When an 8 cylinder engine is only running on 3 cylinders the answer is obvious... higher octane gasoline.
And new windshield wipers.
+1
Think about what kind of review would be required to certify the medical appropriateness of every procedure.
That alone should make you deeply skeptical of any program to pay for health insurance that doesn't leave significant financial responsibility with the patients. The patient is the one in the very best position to monitor this kind of thing, if he has any reason to.
Under first-dollar coverage, or even low-deductible low-copay coverage, the patient really doesn't have any reason to.
And you cannot construct a top-down system that can control for these things. Can't be done. Impossible. Too big. Too expensive. To intrusive.
RC, why do you hate old and poor people?
But RC, only through a top down system can you manage people's lives, reward your cronys and steal to the maximum extent possible.
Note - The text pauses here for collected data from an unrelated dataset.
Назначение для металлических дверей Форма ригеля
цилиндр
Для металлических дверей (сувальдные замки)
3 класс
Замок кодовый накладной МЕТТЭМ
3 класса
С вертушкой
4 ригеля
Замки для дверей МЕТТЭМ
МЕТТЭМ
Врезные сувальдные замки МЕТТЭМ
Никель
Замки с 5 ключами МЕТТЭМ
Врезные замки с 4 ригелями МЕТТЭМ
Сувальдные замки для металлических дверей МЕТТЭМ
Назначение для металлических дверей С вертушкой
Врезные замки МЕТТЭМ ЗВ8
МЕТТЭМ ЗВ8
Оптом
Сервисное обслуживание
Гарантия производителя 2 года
Why do you hate politicians so much RC?
If you have the right people in charge, and they aren't obstructed by opportunisitic profiteers, the system will be perfect.
(With your top hat and monocle, I just bet you are one of those profiteers who will screw the system up.)
What do you mean, no proven benefit? It's gotten me elected for 15 straight terms!
Yes! We just need more bureaucrats to evaluate the "effectiveness" of everyone's medical procedures before approving them. What could go wrong?
Does Medicare pay for hospice?
My mother was getting max care from a good nursing home. Once she was obviously terminal, in comes a hospice company. What did hospice do that was relevant? I even had a person on staff with the nursing home tell me hospice did nothing additional that was needed.